■ WORK REQUEST
After the line containing "right front paw: (136, 166)", copy nothing more; up to and including it, copy every line of the listing exactly from the first, leaving out the pictures.

■ DATASET RECORDS
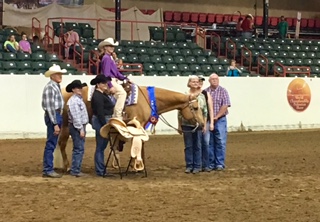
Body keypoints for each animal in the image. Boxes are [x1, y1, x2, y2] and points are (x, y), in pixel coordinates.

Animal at [55, 84, 205, 171]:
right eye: (196, 107)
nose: (203, 124)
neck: (148, 99)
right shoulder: (137, 125)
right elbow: (137, 143)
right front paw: (136, 166)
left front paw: (137, 164)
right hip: (66, 126)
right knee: (62, 144)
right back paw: (67, 167)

■ SOLUTION FOR THIS EXERCISE
Body keypoints for each animal in the image. Boxes are [x1, y1, x2, y2] and points are (x, y), in pixel coordinates.

Animal at [55, 84, 205, 171]:
right eye: (196, 107)
nose: (203, 124)
neck: (148, 99)
right shoulder: (137, 125)
right elbow: (137, 143)
right front paw: (136, 166)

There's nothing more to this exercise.